**REQUIREMENTS:**
Copy out the material below, swapping every "common name" for "vernacular name" and leaving everything else unchanged.

::::

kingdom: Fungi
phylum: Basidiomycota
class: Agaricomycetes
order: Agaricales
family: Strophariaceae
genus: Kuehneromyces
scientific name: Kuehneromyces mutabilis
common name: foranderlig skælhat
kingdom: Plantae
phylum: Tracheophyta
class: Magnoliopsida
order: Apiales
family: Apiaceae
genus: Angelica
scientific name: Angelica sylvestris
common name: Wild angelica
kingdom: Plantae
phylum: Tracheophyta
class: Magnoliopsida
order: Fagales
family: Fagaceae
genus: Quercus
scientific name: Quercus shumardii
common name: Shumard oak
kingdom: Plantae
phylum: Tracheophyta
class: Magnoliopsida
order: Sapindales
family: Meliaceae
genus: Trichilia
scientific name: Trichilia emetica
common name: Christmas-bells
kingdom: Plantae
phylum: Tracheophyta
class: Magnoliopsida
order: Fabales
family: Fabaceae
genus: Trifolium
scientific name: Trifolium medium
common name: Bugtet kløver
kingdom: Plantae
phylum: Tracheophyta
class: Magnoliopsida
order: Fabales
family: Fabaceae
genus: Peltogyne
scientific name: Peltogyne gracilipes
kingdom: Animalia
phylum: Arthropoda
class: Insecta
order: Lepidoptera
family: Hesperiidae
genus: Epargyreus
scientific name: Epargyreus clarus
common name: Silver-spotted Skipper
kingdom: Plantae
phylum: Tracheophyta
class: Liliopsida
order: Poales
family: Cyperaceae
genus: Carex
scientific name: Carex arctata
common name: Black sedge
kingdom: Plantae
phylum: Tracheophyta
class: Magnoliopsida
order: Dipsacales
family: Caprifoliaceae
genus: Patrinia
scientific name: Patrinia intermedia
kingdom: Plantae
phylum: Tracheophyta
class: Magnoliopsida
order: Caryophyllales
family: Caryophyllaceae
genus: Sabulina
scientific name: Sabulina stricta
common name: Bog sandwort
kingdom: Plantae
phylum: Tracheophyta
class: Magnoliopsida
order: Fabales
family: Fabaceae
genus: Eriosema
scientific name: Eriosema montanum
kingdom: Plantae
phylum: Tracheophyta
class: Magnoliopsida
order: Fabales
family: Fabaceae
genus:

::::

**THE OUTPUT:**
kingdom: Fungi
phylum: Basidiomycota
class: Agaricomycetes
order: Agaricales
family: Strophariaceae
genus: Kuehneromyces
scientific name: Kuehneromyces mutabilis
vernacular name: foranderlig skælhat
kingdom: Plantae
phylum: Tracheophyta
class: Magnoliopsida
order: Apiales
family: Apiaceae
genus: Angelica
scientific name: Angelica sylvestris
vernacular name: Wild angelica
kingdom: Plantae
phylum: Tracheophyta
class: Magnoliopsida
order: Fagales
family: Fagaceae
genus: Quercus
scientific name: Quercus shumardii
vernacular name: Shumard oak
kingdom: Plantae
phylum: Tracheophyta
class: Magnoliopsida
order: Sapindales
family: Meliaceae
genus: Trichilia
scientific name: Trichilia emetica
vernacular name: Christmas-bells
kingdom: Plantae
phylum: Tracheophyta
class: Magnoliopsida
order: Fabales
family: Fabaceae
genus: Trifolium
scientific name: Trifolium medium
vernacular name: Bugtet kløver
kingdom: Plantae
phylum: Tracheophyta
class: Magnoliopsida
order: Fabales
family: Fabaceae
genus: Peltogyne
scientific name: Peltogyne gracilipes
kingdom: Animalia
phylum: Arthropoda
class: Insecta
order: Lepidoptera
family: Hesperiidae
genus: Epargyreus
scientific name: Epargyreus clarus
vernacular name: Silver-spotted Skipper
kingdom: Plantae
phylum: Tracheophyta
class: Liliopsida
order: Poales
family: Cyperaceae
genus: Carex
scientific name: Carex arctata
vernacular name: Black sedge
kingdom: Plantae
phylum: Tracheophyta
class: Magnoliopsida
order: Dipsacales
family: Caprifoliaceae
genus: Patrinia
scientific name: Patrinia intermedia
kingdom: Plantae
phylum: Tracheophyta
class: Magnoliopsida
order: Caryophyllales
family: Caryophyllaceae
genus: Sabulina
scientific name: Sabulina stricta
vernacular name: Bog sandwort
kingdom: Plantae
phylum: Tracheophyta
class: Magnoliopsida
order: Fabales
family: Fabaceae
genus: Eriosema
scientific name: Eriosema montanum
kingdom: Plantae
phylum: Tracheophyta
class: Magnoliopsida
order: Fabales
family: Fabaceae
genus:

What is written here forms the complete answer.